The star recently detailed life in lockdown as he isolated in New York with his wife Nicole and their two sons, Orson, 18, and Torin, 15.
During a pre-recorded interview with Lorraine Kelly from his cabin in the Big Apple in May, Brian admitted he was finding homeschooling ‘tough’ as he’s ‘not at home a lot of the time’.
The screen star also said his beloved partner was ‘making me stay at home’ as he falls within the at risk category of those more vulnerable to COVID-19 due to his diabetes.
Brian, who was awarded the Best Actor prize at the Golden Globes, normally leads a particularly busy lifestyle, but has been forced into quarantine due to the coronavirus pandemic.
On teaching his two younger sons, the thespian confessed he was finding the process challenging.
The TV and film star said: ‘They’re difficult, not easy, it’s tough for them. We have to do homeschooling.
‘I have to get my young lad to bed as he’s always up late on his video chats. I didn’t expect this, a lot of the time I’m not here, so fatherhood has been thrust upon me late in life.’
Showing the presenter around his cabin by panning his laptop, Brian, who also shares daughter Margaret and actor son Alan, 49, with ex-wife Caroline Burt, insisted he was making sure he’s taking extra precautions to stay safe.
He explained: ‘I’m in a rural environment, my house is down by the trees. I have diabetes so I’m high-risk, my wife makes me stay at home, make sure you wash your hands!’

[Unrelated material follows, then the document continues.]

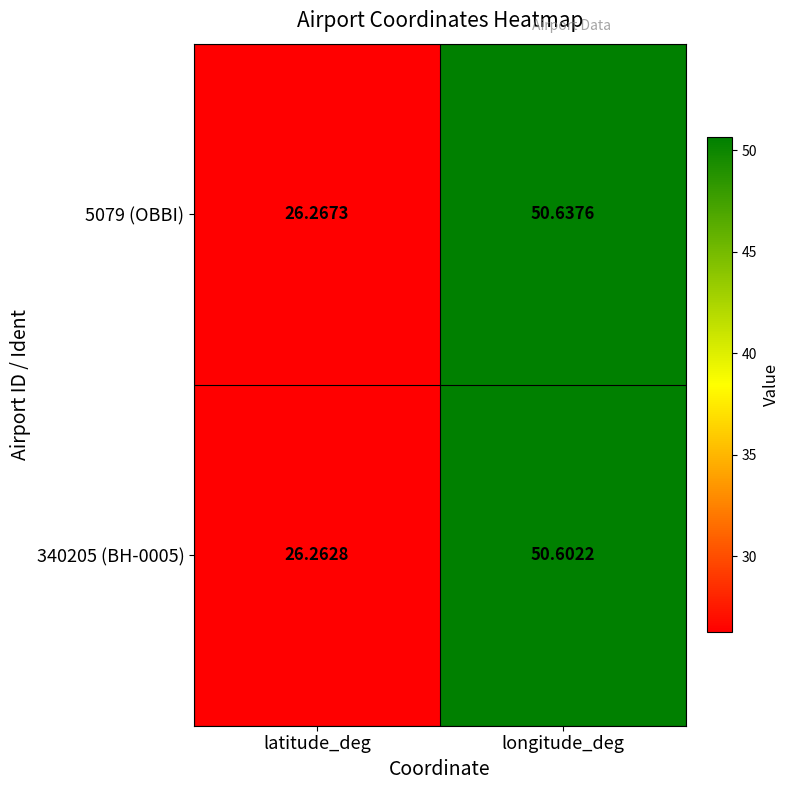

Where does the 340205 (BH-0005) series first go above 50?

longitude_deg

The Scotsman also expressed his gratitude towards the NHS, stating: ‘I’ve been here in NY for ten weeks. Without the carers, we’d be lost. We have to make sure their stress is reduced to the minimum.’

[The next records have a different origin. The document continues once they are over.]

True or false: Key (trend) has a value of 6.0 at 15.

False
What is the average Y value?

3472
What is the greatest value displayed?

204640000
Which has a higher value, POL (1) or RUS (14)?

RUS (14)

The media personality has achieved critical acclaim for his portrayal as media magnate Logan Roy in HBO’s Succession.
On whether the show’s third series will go into production in the coming months, a coy Brian said: ‘It’s grown. The first series was great, the second was fantastic.

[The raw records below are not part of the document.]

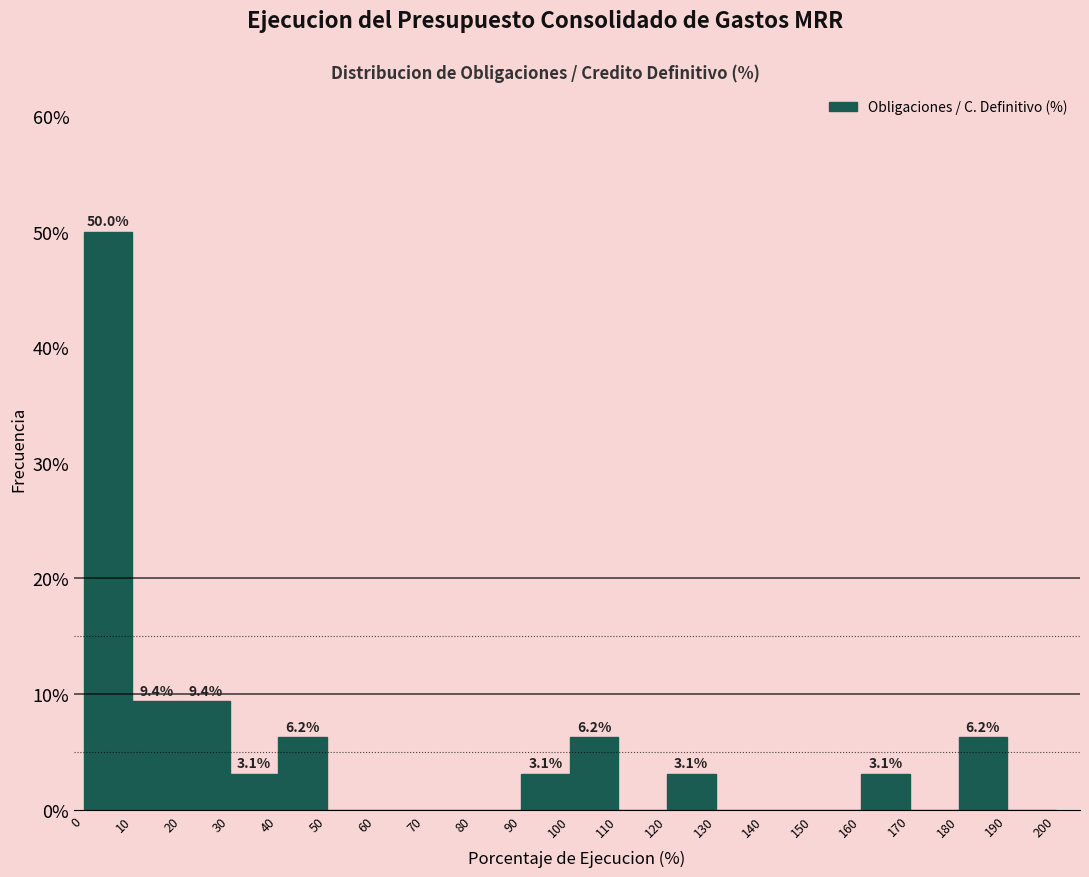

Over which range of the x-axis is the bar tallest?

0 to 10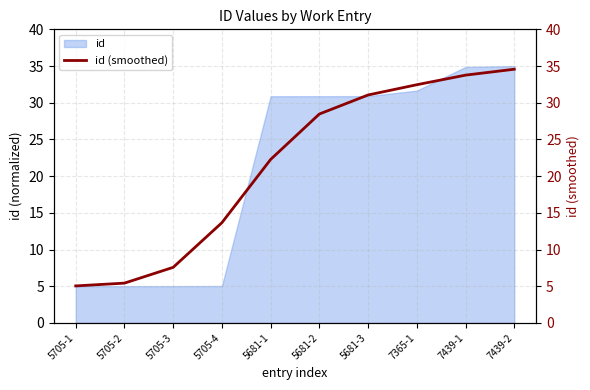

Where does the data first go above 28?

5681-2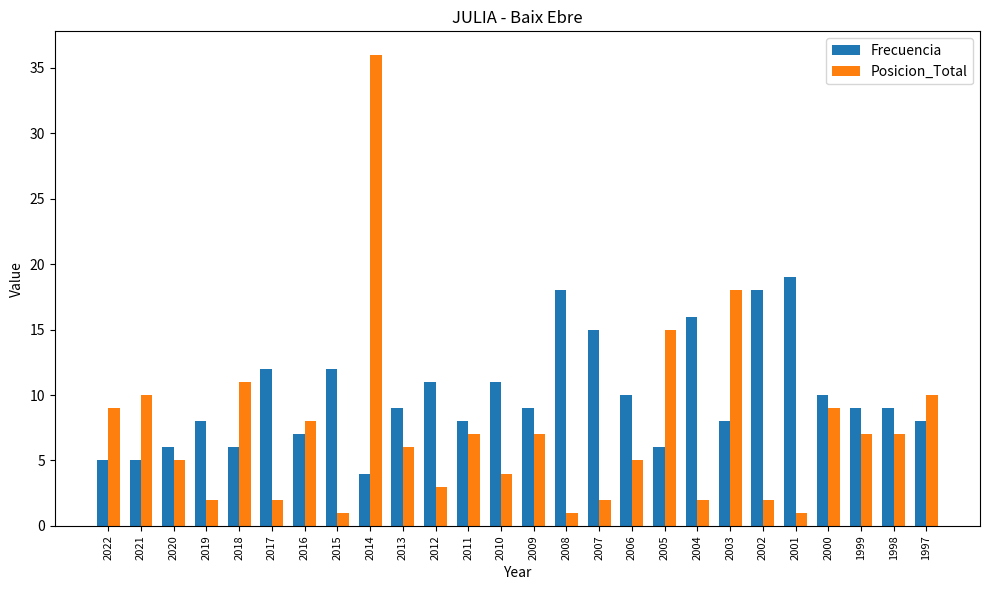

Is it true that Posicion_Total equals 6 at 2021?

False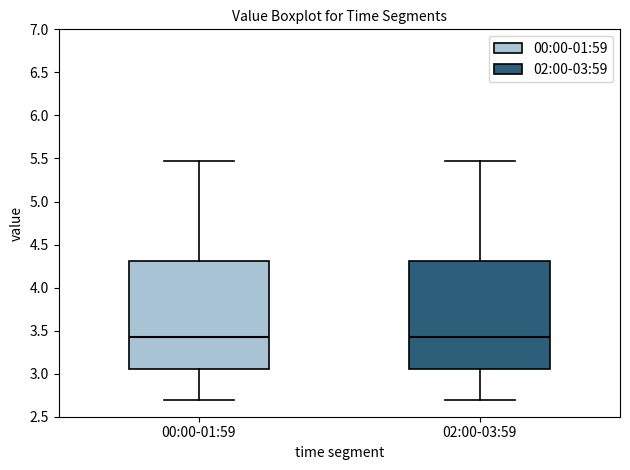

Reading left to right, transcribe this box plot: for each box, give where its median line is, the range the box spans, and where its two whiskers end, as read against the y-axis. The values are not printed on the chart, so give them approximately, as read against the axis.

00:00-01:59: median 3.45, box 3.05 to 4.30, whiskers 2.70 to 5.45
02:00-03:59: median 3.45, box 3.05 to 4.30, whiskers 2.70 to 5.45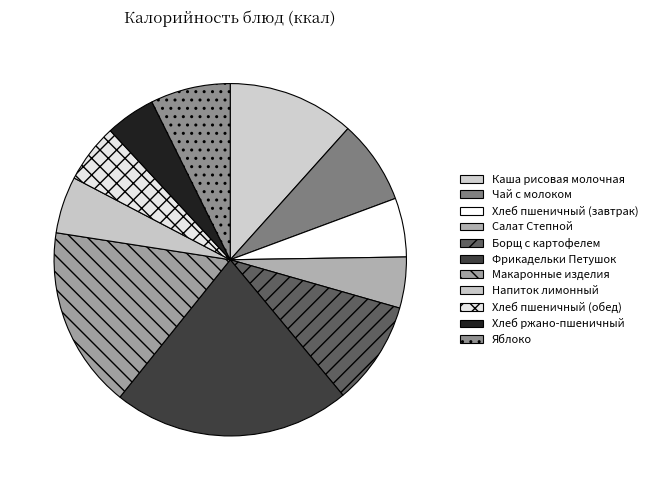

What is the change in value from Салат Степной to Хлеб ржано-пшеничный?

-1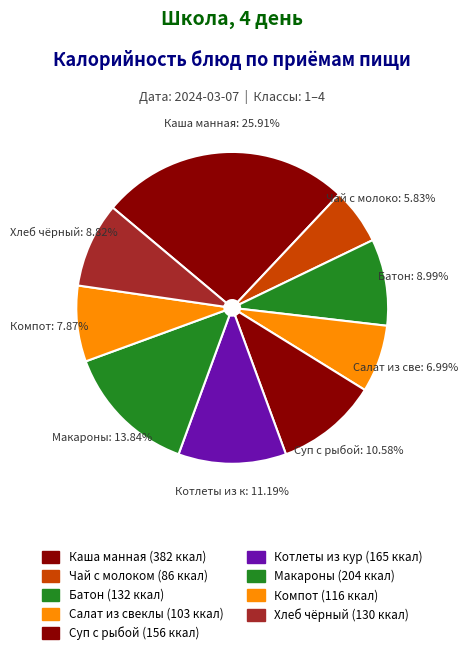

What is the smallest slice in the pie chart?

Чай с молоком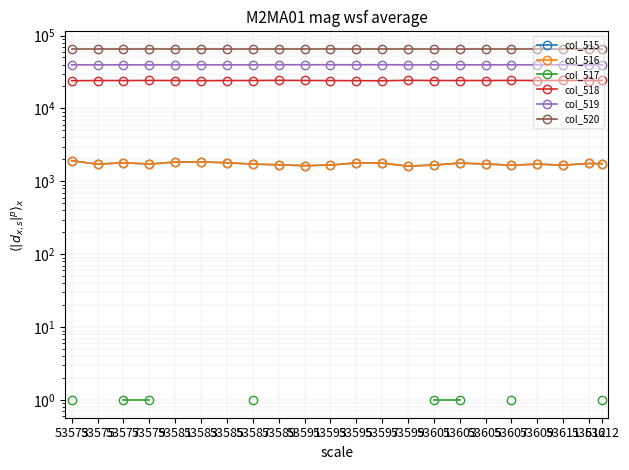

In col_519, how many points are higher than both neighbors (excluding endpoints)?

5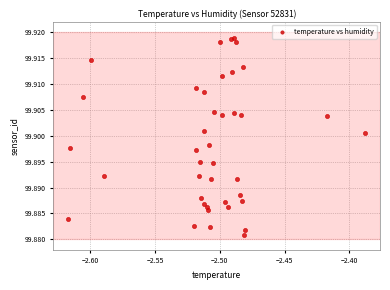

Count the number of points in this scatter plot.

40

‘If we get the third series… well I’d have to kill someone if I told what will happen as they always keep it top secret.
‘I’m not sure if COVID will come into it, are we going to refer this period that we’ve got now, or are we going to recognise it? There’s a paradigm shift between stuff that’s live and what you can watch now.’
The father-of-four is currently starring in an online pilot episode of Little Room – a murder mystery series filmed during lockdown.
On filming the show from his home, Brian said: ‘I’m locked into just doing that, I’m owned by HBO, I had no idea it was just an online pilot. I’m getting my wife to talk for me as I’m too shy haha.’
The pilot was created with the purpose of raising money for film and TV freelancers in the UK and the US.